-- Opening Marker --
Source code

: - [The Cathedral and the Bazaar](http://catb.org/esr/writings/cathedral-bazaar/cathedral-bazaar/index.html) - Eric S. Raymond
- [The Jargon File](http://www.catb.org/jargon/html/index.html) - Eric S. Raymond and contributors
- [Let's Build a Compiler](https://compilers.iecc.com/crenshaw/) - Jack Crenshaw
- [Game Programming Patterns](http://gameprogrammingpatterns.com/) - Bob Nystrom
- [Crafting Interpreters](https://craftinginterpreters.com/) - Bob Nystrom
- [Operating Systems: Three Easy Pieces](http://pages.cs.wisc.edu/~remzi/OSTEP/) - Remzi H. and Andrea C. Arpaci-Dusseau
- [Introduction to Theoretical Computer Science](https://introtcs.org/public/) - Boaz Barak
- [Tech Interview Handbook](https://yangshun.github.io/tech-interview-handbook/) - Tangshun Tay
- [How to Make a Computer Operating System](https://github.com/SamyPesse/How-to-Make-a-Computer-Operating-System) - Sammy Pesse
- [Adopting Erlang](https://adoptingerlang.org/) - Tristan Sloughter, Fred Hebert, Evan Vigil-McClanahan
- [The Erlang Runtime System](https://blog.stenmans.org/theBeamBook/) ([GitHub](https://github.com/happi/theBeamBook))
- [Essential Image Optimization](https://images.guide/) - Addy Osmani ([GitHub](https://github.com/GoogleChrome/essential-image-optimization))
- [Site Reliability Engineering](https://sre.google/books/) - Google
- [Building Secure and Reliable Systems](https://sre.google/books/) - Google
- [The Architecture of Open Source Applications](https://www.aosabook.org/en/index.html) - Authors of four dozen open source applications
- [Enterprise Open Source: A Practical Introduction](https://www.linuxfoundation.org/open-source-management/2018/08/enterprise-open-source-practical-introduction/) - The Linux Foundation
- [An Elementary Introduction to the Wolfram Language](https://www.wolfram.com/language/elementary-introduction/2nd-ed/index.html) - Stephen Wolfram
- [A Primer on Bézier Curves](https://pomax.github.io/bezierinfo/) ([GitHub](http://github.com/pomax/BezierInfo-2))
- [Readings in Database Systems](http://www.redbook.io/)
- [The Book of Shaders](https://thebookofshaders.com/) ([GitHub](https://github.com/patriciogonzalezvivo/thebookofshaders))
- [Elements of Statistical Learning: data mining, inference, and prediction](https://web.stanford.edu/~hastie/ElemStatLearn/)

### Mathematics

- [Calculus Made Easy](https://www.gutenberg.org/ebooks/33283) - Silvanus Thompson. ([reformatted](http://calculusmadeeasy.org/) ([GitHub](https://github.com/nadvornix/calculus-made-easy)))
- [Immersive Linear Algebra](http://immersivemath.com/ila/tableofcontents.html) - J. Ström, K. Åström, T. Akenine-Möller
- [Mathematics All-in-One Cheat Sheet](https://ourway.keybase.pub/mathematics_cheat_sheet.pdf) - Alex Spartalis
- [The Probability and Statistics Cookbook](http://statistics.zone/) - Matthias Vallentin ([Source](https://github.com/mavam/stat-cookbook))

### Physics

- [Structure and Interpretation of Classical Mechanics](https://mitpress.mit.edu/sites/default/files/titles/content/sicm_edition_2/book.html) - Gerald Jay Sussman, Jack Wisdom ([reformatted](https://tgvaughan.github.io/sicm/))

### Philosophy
-- Closing Marker --
▸ **PROBLEM STATEMENT**
Copy each line from the entries above that has the word "reformatted" in it.

▸ **RESPONSE TO THIS TASK**
- [Calculus Made Easy](https://www.gutenberg.org/ebooks/33283) - Silvanus Thompson. ([reformatted](http://calculusmadeeasy.org/) ([GitHub](https://github.com/nadvornix/calculus-made-easy)))
- [Structure and Interpretation of Classical Mechanics](https://mitpress.mit.edu/sites/default/files/titles/content/sicm_edition_2/book.html) - Gerald Jay Sussman, Jack Wisdom ([reformatted](https://tgvaughan.github.io/sicm/))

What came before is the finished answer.